_Document segment_
##############################
From 1912dfb625a4168e97817a70cca5a7c41a054b7a Mon Sep 17 00:00:00 2001
From: rmacklem <rmacklem@ccf9f872-aa2e-dd11-9fc8-001c23d0bc1f>
Date: Thu, 25 Oct 2012 00:50:14 +0000
Subject: [PATCH] MFC: r241582 Add a comment describing why r241097 was done.

git-svn-id: svn://svn.freebsd.org/base/stable/8@242018 ccf9f872-aa2e-dd11-9fc8-001c23d0bc1f
---
 sys/rpc/rpcsec_gss/svc_rpcsec_gss.c | 11 +++++++++++
 1 file changed, 11 insertions(+)

diff --git a/sys/rpc/rpcsec_gss/svc_rpcsec_gss.c b/sys/rpc/rpcsec_gss/svc_rpcsec_gss.c
index dadd36ef1..043718955 100644
--- a/sys/rpc/rpcsec_gss/svc_rpcsec_gss.c
+++ b/sys/rpc/rpcsec_gss/svc_rpcsec_gss.c
@@ -1024,6 +1024,17 @@ svc_rpc_gss_validate(struct svc_rpc_gss_client *client, struct rpc_msg *msg,
 	if (maj_stat != GSS_S_COMPLETE) {
 		rpc_gss_log_status("gss_verify_mic", client->cl_mech,
 		    maj_stat, min_stat);
+		/*
+		 * Attila Bogar and Herbert Poeckl reported similar problems
+		 * w.r.t. a Linux NFS client doing a krb5 NFS mount against the
+		 * FreeBSD server. We determined this was a Linux bug:
+		 * http://www.spinics.net/lists/linux-nfs/msg32466.html, where
+		 * the mount failed to work because a Destroy operation with a
+		 * bogus encrypted checksum destroyed the authenticator handle.
+		 * Since the checksum is bogus (gss_verify_mic() failed), it
+		 * doesn't make sense to destroy the handle and not doing so
+		 * fixes the Linux mount.
+		 */
 		if (gcproc != RPCSEC_GSS_DESTROY)
 			client->cl_state = CLIENT_STALE;
 		return (FALSE);
-- 
2.45.0
##############################
_Data records_
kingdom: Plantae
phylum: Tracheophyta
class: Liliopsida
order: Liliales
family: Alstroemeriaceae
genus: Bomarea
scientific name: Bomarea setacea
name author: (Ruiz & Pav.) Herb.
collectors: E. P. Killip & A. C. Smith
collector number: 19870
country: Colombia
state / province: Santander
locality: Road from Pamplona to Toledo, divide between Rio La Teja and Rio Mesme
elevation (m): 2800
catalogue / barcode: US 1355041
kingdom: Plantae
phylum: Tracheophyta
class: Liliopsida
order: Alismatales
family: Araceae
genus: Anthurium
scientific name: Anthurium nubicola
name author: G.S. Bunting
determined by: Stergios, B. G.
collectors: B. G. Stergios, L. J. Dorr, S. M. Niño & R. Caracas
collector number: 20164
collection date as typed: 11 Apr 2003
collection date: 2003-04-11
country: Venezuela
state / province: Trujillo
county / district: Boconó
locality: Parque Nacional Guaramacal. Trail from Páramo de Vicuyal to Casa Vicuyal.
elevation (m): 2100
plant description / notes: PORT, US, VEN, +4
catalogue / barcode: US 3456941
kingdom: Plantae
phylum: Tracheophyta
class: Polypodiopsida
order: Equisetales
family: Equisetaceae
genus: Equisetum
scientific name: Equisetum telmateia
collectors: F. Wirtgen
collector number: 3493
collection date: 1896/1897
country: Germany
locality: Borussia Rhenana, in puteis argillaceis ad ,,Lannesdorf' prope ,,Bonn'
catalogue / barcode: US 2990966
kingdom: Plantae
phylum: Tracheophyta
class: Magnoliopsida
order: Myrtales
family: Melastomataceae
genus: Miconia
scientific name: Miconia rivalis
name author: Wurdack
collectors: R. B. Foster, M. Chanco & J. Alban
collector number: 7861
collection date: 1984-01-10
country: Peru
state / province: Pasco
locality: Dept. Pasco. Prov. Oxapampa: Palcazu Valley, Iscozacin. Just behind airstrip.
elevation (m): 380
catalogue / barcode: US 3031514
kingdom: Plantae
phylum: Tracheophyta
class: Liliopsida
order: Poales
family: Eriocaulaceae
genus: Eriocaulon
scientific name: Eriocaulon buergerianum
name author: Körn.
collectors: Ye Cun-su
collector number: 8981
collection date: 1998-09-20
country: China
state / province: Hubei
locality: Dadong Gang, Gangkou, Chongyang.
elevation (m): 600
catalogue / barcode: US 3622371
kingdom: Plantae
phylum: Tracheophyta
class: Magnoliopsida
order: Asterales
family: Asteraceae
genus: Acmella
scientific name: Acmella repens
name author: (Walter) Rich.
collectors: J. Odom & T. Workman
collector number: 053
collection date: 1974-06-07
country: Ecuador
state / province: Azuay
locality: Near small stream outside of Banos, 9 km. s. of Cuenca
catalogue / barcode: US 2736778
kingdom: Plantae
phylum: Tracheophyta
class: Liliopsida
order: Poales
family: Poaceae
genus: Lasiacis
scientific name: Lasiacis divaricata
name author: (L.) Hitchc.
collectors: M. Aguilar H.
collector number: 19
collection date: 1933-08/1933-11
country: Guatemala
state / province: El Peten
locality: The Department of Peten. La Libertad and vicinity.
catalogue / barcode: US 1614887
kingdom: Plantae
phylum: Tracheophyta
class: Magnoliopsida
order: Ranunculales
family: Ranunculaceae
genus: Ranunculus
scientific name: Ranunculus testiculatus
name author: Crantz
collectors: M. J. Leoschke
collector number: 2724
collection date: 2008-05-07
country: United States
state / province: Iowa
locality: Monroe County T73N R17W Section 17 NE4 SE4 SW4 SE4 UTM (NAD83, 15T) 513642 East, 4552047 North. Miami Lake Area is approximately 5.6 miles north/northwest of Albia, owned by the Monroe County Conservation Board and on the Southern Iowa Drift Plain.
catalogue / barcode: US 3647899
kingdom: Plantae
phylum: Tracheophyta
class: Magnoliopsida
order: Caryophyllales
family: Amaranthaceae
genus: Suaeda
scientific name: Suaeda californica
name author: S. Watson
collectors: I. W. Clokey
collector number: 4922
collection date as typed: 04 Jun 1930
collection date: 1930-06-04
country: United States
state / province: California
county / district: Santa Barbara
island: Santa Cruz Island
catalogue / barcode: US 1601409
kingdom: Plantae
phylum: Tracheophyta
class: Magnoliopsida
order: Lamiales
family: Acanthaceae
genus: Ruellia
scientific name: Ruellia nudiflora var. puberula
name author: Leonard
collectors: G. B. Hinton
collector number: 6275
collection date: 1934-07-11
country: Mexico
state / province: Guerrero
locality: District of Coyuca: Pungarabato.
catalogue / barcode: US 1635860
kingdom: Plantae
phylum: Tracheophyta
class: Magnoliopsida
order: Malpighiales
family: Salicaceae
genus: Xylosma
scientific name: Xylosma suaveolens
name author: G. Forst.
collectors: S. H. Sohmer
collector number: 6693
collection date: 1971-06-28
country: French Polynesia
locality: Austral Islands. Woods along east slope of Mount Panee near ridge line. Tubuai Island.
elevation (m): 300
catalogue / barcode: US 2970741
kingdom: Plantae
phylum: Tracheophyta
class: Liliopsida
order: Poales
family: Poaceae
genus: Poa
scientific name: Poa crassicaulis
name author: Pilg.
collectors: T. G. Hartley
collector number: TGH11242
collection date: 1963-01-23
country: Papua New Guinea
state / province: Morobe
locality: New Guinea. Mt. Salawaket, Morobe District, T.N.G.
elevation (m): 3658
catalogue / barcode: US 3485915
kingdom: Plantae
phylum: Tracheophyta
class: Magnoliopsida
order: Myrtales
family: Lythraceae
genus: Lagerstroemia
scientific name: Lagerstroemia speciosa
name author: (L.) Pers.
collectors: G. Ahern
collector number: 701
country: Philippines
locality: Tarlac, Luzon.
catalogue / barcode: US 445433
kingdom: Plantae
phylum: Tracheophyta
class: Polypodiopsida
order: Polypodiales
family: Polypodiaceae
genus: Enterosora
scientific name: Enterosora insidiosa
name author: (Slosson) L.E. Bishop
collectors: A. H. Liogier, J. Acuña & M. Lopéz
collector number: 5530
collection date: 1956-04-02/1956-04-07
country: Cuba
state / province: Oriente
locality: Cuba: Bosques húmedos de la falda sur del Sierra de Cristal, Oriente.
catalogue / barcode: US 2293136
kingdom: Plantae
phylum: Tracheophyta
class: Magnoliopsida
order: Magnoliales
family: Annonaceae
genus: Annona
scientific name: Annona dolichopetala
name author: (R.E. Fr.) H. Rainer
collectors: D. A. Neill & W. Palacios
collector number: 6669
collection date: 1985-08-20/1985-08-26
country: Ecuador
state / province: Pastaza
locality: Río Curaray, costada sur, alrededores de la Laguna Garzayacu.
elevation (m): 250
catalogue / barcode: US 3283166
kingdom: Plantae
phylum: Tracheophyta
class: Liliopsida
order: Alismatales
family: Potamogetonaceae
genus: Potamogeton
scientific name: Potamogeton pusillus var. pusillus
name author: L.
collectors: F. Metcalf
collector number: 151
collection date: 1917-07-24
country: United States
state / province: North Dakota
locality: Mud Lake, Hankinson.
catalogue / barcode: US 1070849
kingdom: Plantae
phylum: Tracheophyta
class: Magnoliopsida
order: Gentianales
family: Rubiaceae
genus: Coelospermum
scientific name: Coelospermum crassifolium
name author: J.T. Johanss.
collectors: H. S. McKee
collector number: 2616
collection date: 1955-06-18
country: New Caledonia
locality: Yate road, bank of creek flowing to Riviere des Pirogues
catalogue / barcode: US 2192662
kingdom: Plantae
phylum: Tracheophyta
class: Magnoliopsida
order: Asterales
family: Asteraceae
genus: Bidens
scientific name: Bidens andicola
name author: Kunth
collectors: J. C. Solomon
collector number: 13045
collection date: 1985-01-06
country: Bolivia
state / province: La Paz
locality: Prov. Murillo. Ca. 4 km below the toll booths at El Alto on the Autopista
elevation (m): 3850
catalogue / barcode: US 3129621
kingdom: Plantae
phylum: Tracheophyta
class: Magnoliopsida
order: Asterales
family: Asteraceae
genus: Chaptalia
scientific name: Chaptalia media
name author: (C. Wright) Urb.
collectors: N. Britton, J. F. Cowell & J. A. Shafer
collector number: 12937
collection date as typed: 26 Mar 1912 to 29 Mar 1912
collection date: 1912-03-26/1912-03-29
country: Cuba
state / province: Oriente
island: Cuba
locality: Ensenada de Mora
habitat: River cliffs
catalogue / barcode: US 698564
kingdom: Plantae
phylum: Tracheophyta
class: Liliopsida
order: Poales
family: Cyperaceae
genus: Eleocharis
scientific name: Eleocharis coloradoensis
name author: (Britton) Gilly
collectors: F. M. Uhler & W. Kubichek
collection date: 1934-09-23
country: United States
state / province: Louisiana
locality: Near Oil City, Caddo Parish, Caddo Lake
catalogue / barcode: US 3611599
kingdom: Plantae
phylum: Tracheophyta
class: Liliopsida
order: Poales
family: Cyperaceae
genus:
##############################
_Prompt_
In the comment added by the patch, what destroyed the authenticator handle during the failed Linux mount?

_Answer for this exercise_
A Destroy operation with a bogus encrypted checksum.